Si riesce aviatori, gli eroi per esperimentare primi le macchine di volo divinate dal loro genio; gli studiosi di meccanica e di aeronautica per amore di motori e di apparecchi; gli appassionati dello sport per il gusto di maggiori cimenti; i guerrieri per la voluttà delle battaglie individuali; i giornalisti per conoscere il meglio, il nuovo della vita e partecipare alla buona guerra nostra tra bagliori inauditi di bellezza e costumi superstiti di cavalleria.

Un pubblicista non giunge generalmente impreparato al pilotaggio di aeroplani. L'autore di queste note fu, come redattore del Corriere della Sera, in alta montagna a famigliarizzarsi con l'orrore del vuoto, con le vertigini, con le temperature rigide e con l'ostinazione fisica; fu in aerostato a proclamare dalla quota di 4500 metri la decadenza delle proporzioni geografiche e il miglioramento dell'umanità ridotta a puntini; fu in dirigibile per la gioia di andare, almeno in aria, dove gli pareva; fu in aeroplano a constatare in sè una embrionale vocazione di pilota perchè negli sbandamenti si spostava con la persona per ristabilire l'equilibrio, nelle spirali storceva persino la bocca in fuori per non scivolare in dentro e raccomandava in silenzio, durante i viraggi, «attenti nelle voltate». Con tali precedenti si può quasi asserire che il giornalismo, stazione di transito per le più brillanti carriere, lo è pure per l'aviazione.

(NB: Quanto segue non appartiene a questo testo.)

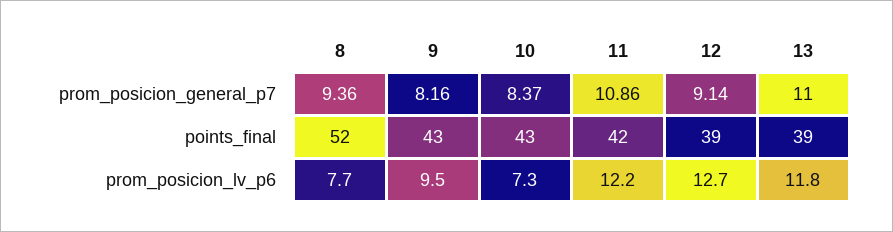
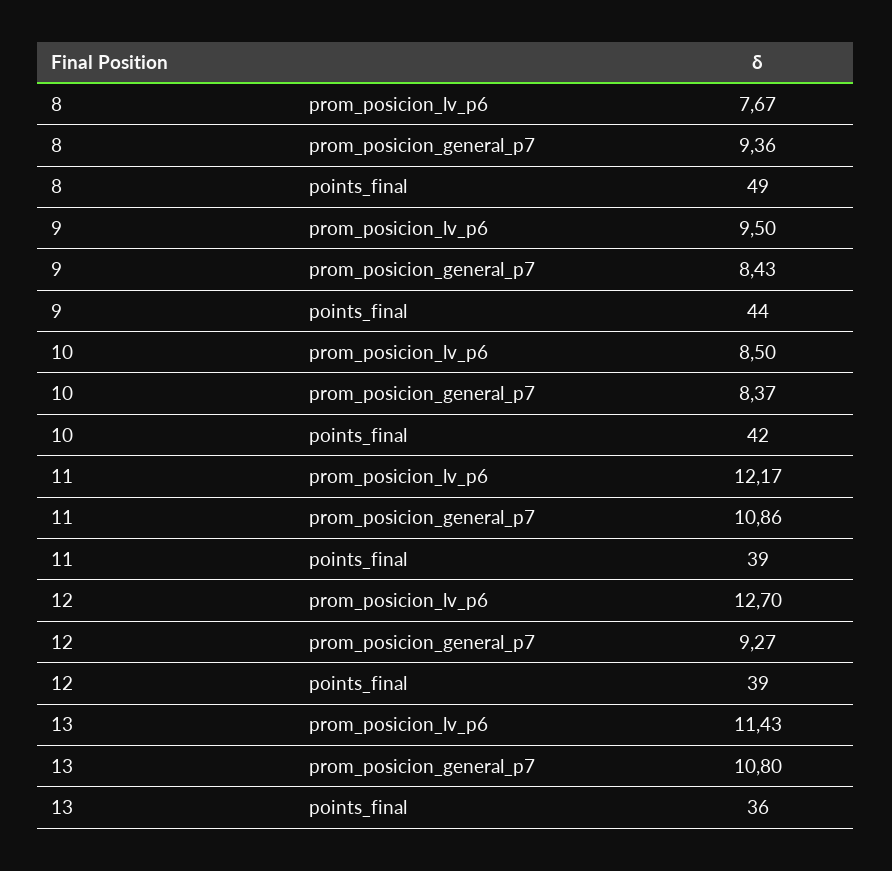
  {
    "8": {
      "prom_posicion_general_p7": 9.36,
-     "points_final": 52,
+     "points_final": 49,
      "prom_posicion_lv_p6": 7.67
    },
    "9": {
-     "prom_posicion_general_p7": 8.16,
+     "prom_posicion_general_p7": 8.43,
-     "points_final": 43,
+     "points_final": 44,
      "prom_posicion_lv_p6": 9.5
    },
    "10": {
      "prom_posicion_general_p7": 8.37,
-     "points_final": 43,
+     "points_final": 42,
-     "prom_posicion_lv_p6": 7.3
+     "prom_posicion_lv_p6": 8.5
    },
    "11": {
      "prom_posicion_general_p7": 10.86,
-     "points_final": 42,
+     "points_final": 39,
      "prom_posicion_lv_p6": 12.17
    },
    "12": {
-     "prom_posicion_general_p7": 9.14,
+     "prom_posicion_general_p7": 9.27,
      "points_final": 39,
      "prom_posicion_lv_p6": 12.7
    },
    "13": {
-     "prom_posicion_general_p7": 11,
+     "prom_posicion_general_p7": 10.8,
-     "points_final": 39,
+     "points_final": 36,
-     "prom_posicion_lv_p6": 11.8
+     "prom_posicion_lv_p6": 11.43
    }
  }

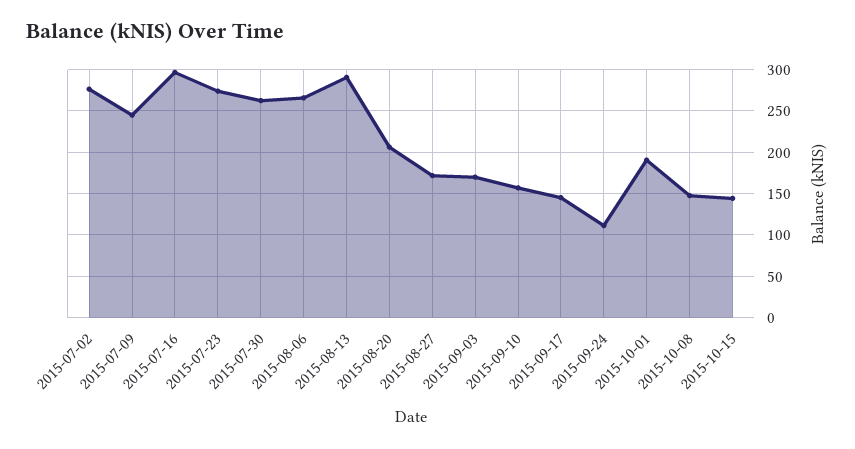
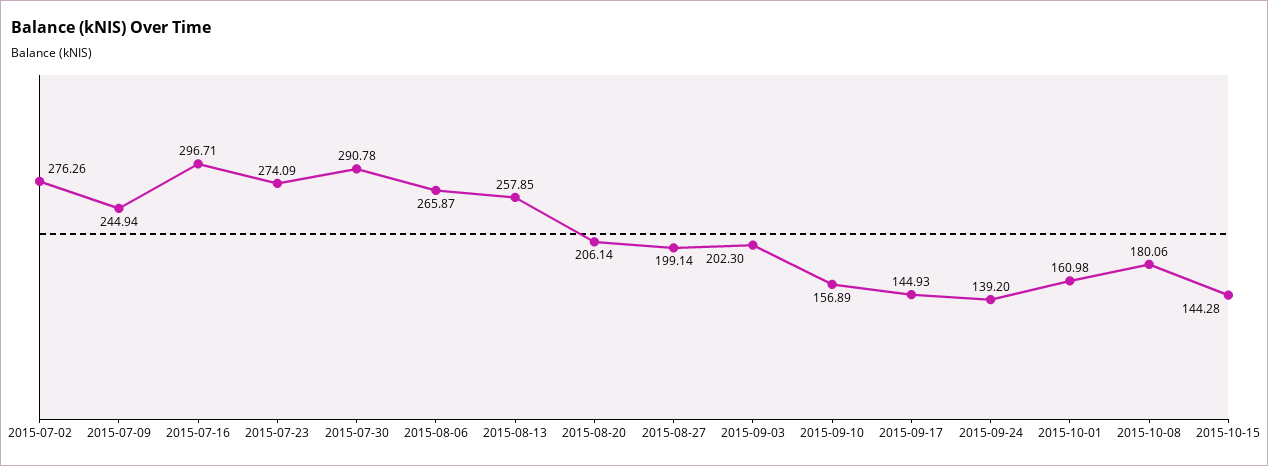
  {
    "2015-07-02": 276.26,
    "2015-07-09": 244.94,
    "2015-07-16": 296.71,
    "2015-07-23": 274.09,
-   "2015-07-30": 260,
+   "2015-07-30": 290.78,
    "2015-08-06": 265.87,
-   "2015-08-13": 290,
+   "2015-08-13": 257.85,
    "2015-08-20": 206.14,
-   "2015-08-27": 170,
+   "2015-08-27": 199.14,
-   "2015-09-03": 170,
+   "2015-09-03": 202.3,
    "2015-09-10": 156.89,
    "2015-09-17": 144.93,
-   "2015-09-24": 110,
+   "2015-09-24": 139.2,
-   "2015-10-01": 190,
+   "2015-10-01": 160.98,
-   "2015-10-08": 150,
+   "2015-10-08": 180.06,
    "2015-10-15": 144.28
  }

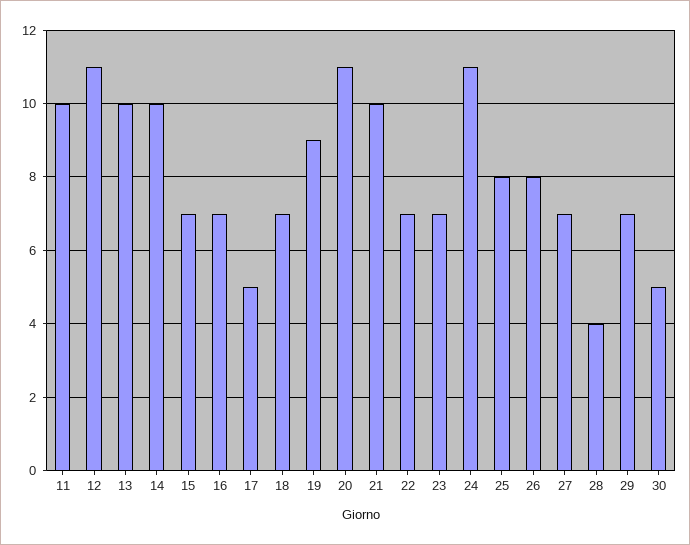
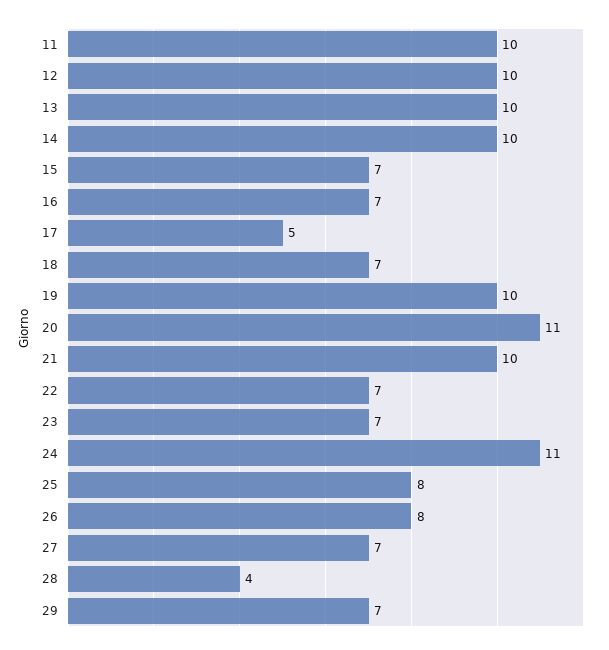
  {
    "11": 10,
-   "12": 11,
+   "12": 10,
    "13": 10,
    "14": 10,
    "15": 7,
    "16": 7,
    "17": 5,
    "18": 7,
-   "19": 9,
+   "19": 10,
    "20": 11,
    "21": 10,
    "22": 7,
    "23": 7,
    "24": 11,
    "25": 8,
    "26": 8,
    "27": 7,
    "28": 4,
-   "29": 7,
+   "29": 7
-   "30": 5
  }

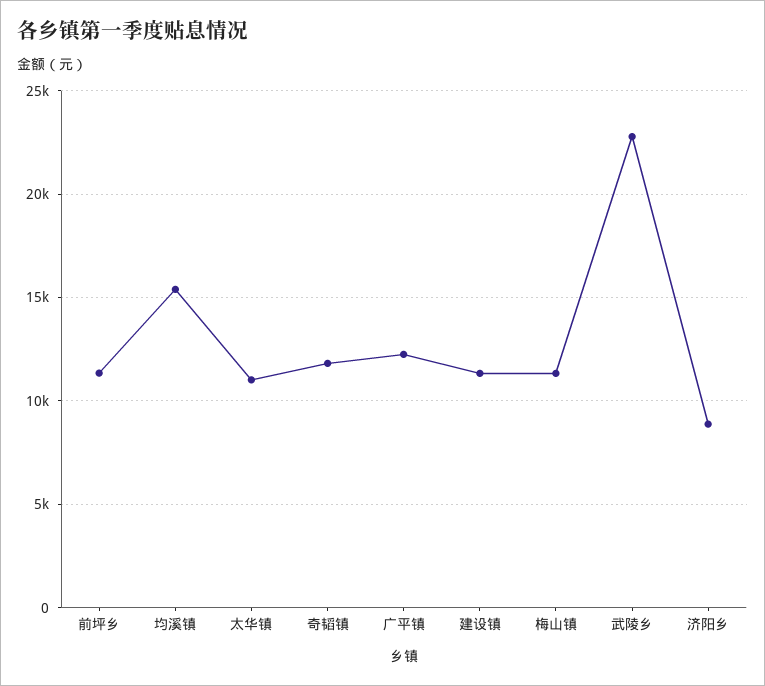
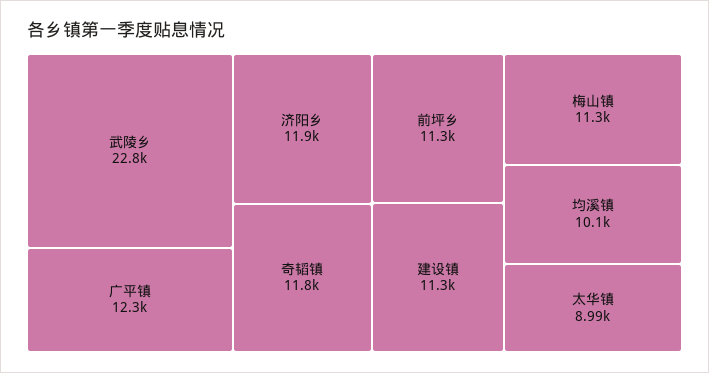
  {
    "前坪乡": 11300,
-   "均溪镇": 15500,
+   "均溪镇": 10100,
-   "太华镇": 11000,
+   "太华镇": 8990,
    "奇韬镇": 11800,
    "广平镇": 12300,
    "建设镇": 11300,
    "梅山镇": 11300,
    "武陵乡": 22800,
-   "济阳乡": 9000
+   "济阳乡": 11900
  }

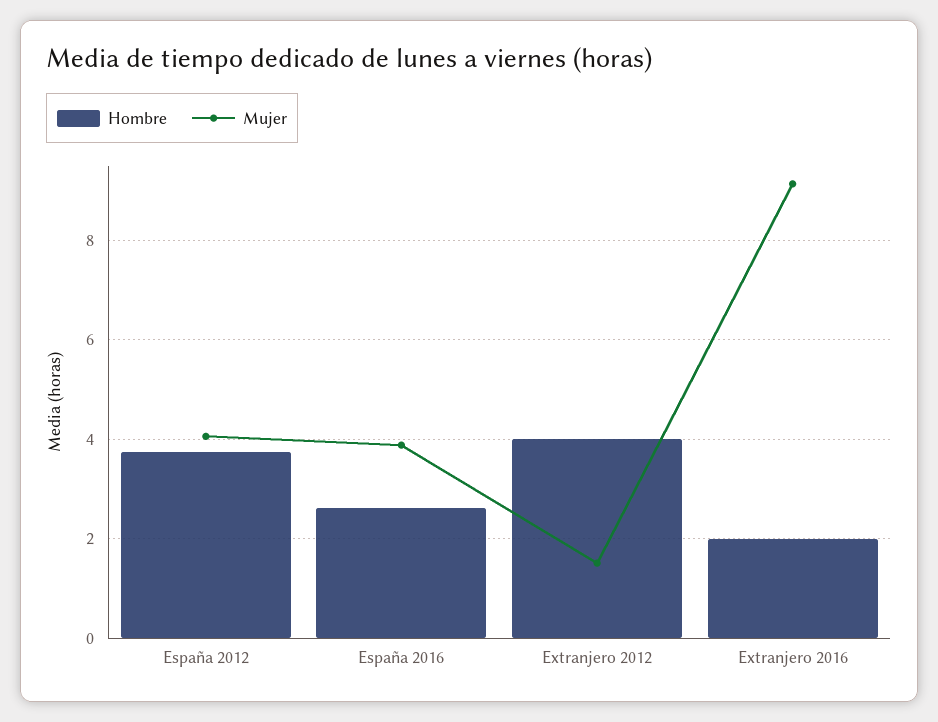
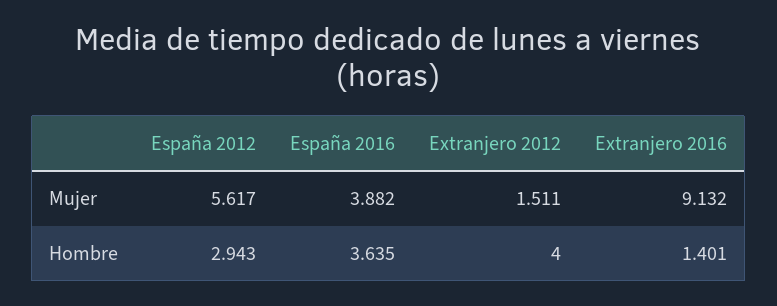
  {
    "Hombre": {
-     "España 2012": 3.8,
+     "España 2012": 2.943,
-     "España 2016": 2.6,
+     "España 2016": 3.635,
      "Extranjero 2012": 4,
-     "Extranjero 2016": 2
+     "Extranjero 2016": 1.401
    },
    "Mujer": {
-     "España 2012": 4,
+     "España 2012": 5.617,
      "España 2016": 3.882,
      "Extranjero 2012": 1.511,
      "Extranjero 2016": 9.132
    }
  }

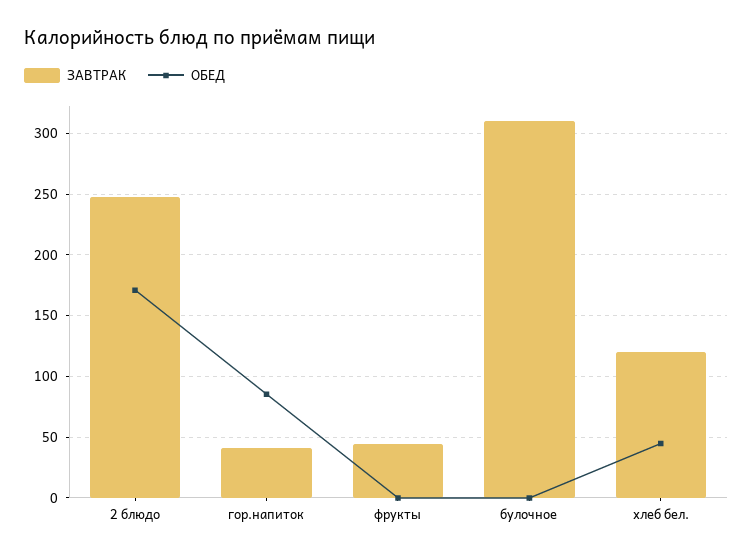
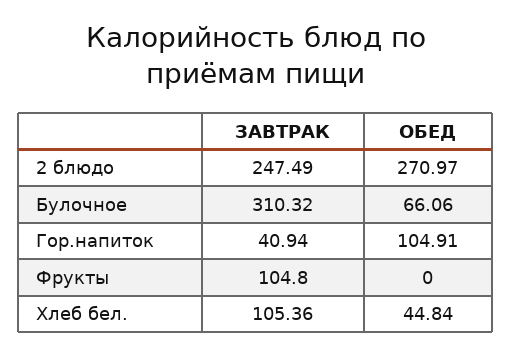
  {
    "ЗАВТРАК": {
      "2 блюдо": 247.49,
      "гор.напиток": 40.94,
-     "фрукты": 45,
+     "фрукты": 104.8,
      "булочное": 310.32,
-     "хлеб бел.": 120
+     "хлеб бел.": 105.36
    },
    "ОБЕД": {
-     "2 блюдо": 170,
+     "2 блюдо": 270.97,
-     "гор.напиток": 85,
+     "гор.напиток": 104.91,
      "фрукты": 0,
-     "булочное": 0,
+     "булочное": 66.06,
      "хлеб бел.": 44.84
    }
  }

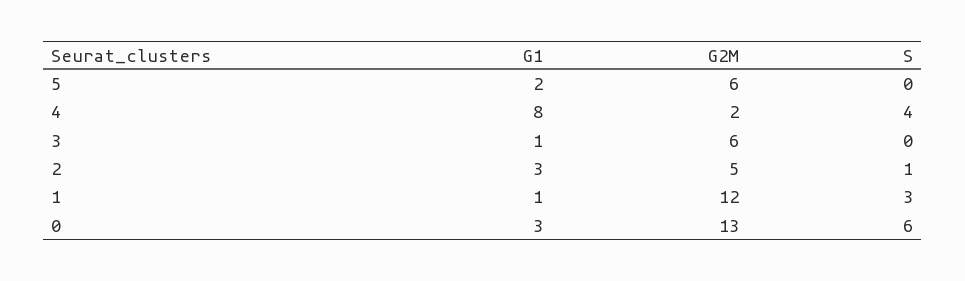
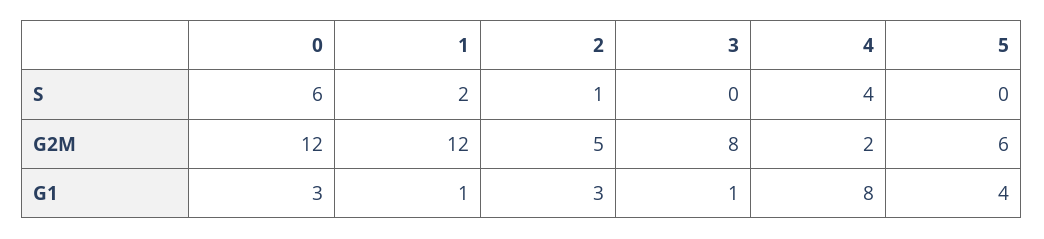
  {
    "G1": {
-     "5": 2,
+     "5": 4,
      "4": 8,
      "3": 1,
      "2": 3,
      "1": 1,
      "0": 3
    },
    "G2M": {
      "5": 6,
      "4": 2,
-     "3": 6,
+     "3": 8,
      "2": 5,
      "1": 12,
-     "0": 13
+     "0": 12
    },
    "S": {
      "5": 0,
      "4": 4,
      "3": 0,
      "2": 1,
-     "1": 3,
+     "1": 2,
      "0": 6
    }
  }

Esistono varie egregie letterature d'aviazione; tra queste una minima di coloro che volano e una massima di coloro che non volano. Alla prima appartengono frasi estremamente laconiche: «Nessuna impressione. — Tutto bene. — Nulla di straordinario». La seconda è un inno: «Sorprendenti acrobazie. — Esseri d'eccezione — ....»

Tra l'una e l'altra s'insinuano queste note di un giornalista-pilota il quale fra l'altro confesserà d'avere sofferto, tra sensazioni epiche e leggiadre, gravi apprensioni durante certi impicci nei quali procedeva avanti perchè era rassegnato e deciso a non tornare più indietro. Ma la sensazione che maggiormente lo sorprendeva all'insperato ritorno era il desiderio cocente di riprovare l'avventura. Durante il volo drammatico aveva temuto di scendere psicologicamente diminuito, e a terra si scopriva aumentato.

Di qui il dovere del giornalista, proveniente da una professione che è già scuola del carattere, di rendere omaggio, con questi appunti sinceri, a un'altra eccellente scuola del carattere: l'aviazione di guerra.